3. a. Explain the difference between fixed and variable costs. Fixed
costs do not vary with changes in the quantity of goods (Q) produced. Examples
- marketing costs, rent on a building, etc. Variable costs increase as Q rises.
Rubber and leather used in shoes are variable costs, since the more shoes you
make, the more rubber and leather you need.
b. How do firms use information about fixed and variable costs in making their
production decisions? The decision on whether to stay in the market
in the short run is a function primarily of variable costs. If a firm can cover
all variable costs, it will keep producing in the short run. But when contracts
expire (labor, rental, loans, etc.) the firm must decide whether to sign another
set of contracts, and so fixed costs become relevant.
4. a. What rule do both perfectly competitive and monopolistic firms use to
determine Q? MC=MR
b. How does the monopoly decision differ from the perfectly competitive firm's
decision? In the case of perfect competition, the firm has no power
to change the price, and so takes p as given. If the price is given, that means
that the marginal revenue is the price. Given MR=p the firm simply sets p=MC,
to determine Q. In the case of the monopoly, MR varies, because if the firm
increases or decreases Q the price wil change. The monopoly uses MR=MC to determine
the profit maximizing Q, and then figures out what to charge by reading the
p off the demand curve, given the Q they have decided to produce.
5. A politician makes the following campaign promise: “I plan to impose
a tobacco tax, in order to cut smoking rates by 50%.”
a. Given what you know about cigarettes, does this sound like a realistic plan?
Cigarette demand is relatively inelastic, so it seems unlikely that
this politician will be able to cut smoking rates in 1/2, unless (s)he raises
taxes a lot!
b. Does it sound like an equitable plan? Cigarette taxes are regressive,
since poor people spend a higher portion of their income on cigarettes. So this
plan will hurt the poor more than the rich.
c. If the elasticity of demand for cigarettes is -0.25, how much will the price
have to rise in order to achieve this goal. Explain why this is the case. The
price would need to rise by 200% since 50/200 = .25!
6. How do economists view taxes? Why do policy makers levy taxes and what are
the economic and social consequences of taxes? Discuss the case of the tobacco
tax. Be sure to discuss in your answer to discuss issues of equity and efficiency.

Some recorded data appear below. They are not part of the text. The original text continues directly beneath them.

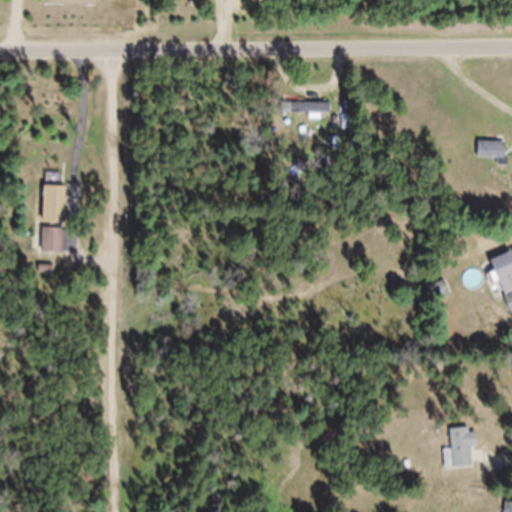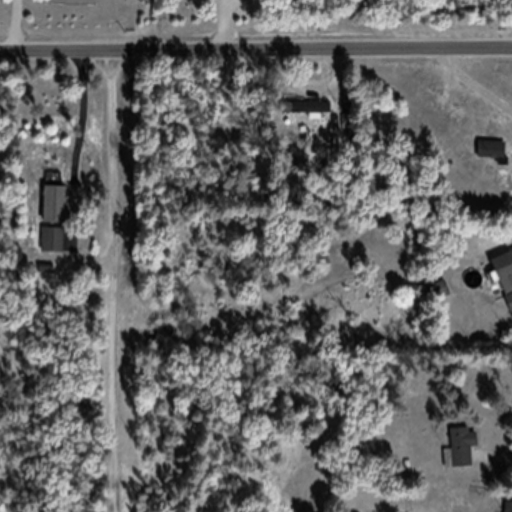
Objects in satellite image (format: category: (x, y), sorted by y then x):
road: (255, 41)
building: (312, 119)
building: (495, 161)
building: (55, 215)
building: (54, 250)
road: (122, 276)
building: (505, 284)
building: (463, 457)
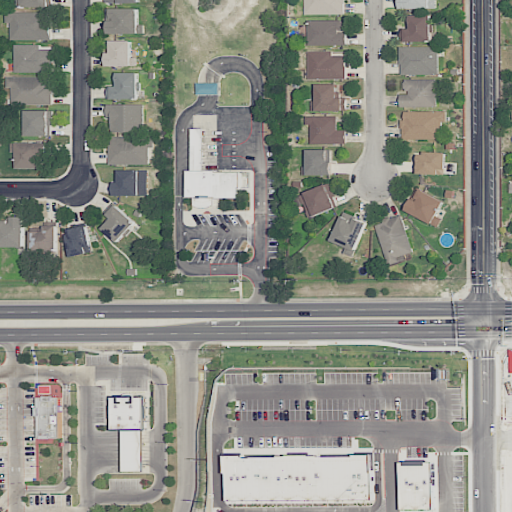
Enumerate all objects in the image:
building: (123, 1)
building: (34, 3)
building: (417, 4)
building: (324, 7)
building: (124, 21)
building: (29, 26)
building: (326, 33)
building: (120, 54)
building: (33, 59)
building: (419, 60)
building: (326, 65)
road: (245, 70)
building: (124, 87)
road: (374, 89)
building: (31, 90)
building: (419, 93)
road: (81, 96)
building: (328, 99)
road: (226, 111)
building: (125, 118)
building: (39, 123)
building: (423, 125)
building: (325, 130)
building: (31, 155)
building: (318, 163)
building: (430, 163)
road: (483, 165)
building: (210, 175)
building: (132, 183)
building: (216, 184)
road: (40, 192)
building: (317, 201)
building: (425, 207)
road: (262, 210)
road: (175, 218)
building: (117, 223)
building: (12, 232)
road: (219, 232)
building: (349, 232)
building: (393, 239)
building: (44, 240)
building: (79, 241)
traffic signals: (484, 279)
traffic signals: (509, 309)
road: (256, 311)
traffic signals: (449, 332)
road: (256, 333)
road: (6, 373)
road: (342, 390)
road: (159, 405)
building: (129, 413)
building: (130, 413)
building: (49, 414)
building: (50, 419)
road: (484, 422)
road: (13, 423)
road: (190, 423)
road: (270, 430)
road: (85, 435)
road: (402, 438)
road: (498, 438)
building: (134, 450)
building: (133, 451)
road: (447, 474)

Taxes are seen as necessary to raise revenues. Taxes may also be seen
as useful because they reduce consumption of certain goods and/or as a way of
redistributing income from one group in society to another. Unfortunately when
a tax is effective in reducing consumption, it is not effective for raising
revenues! For example, a cigarette tax is an effective way of raising revenues,
since cigarette demand in inelastic, but a tax may not be that effective in
reducing the amount that people smoke. In some cases taxes are inefficient,
although in the case of cigarettes, this is not the case, since cigarette smoking
involves second hand smoke! Cigarette taxes are also regressive, since the poor
end up paying a higher portion of their income on cigarettes.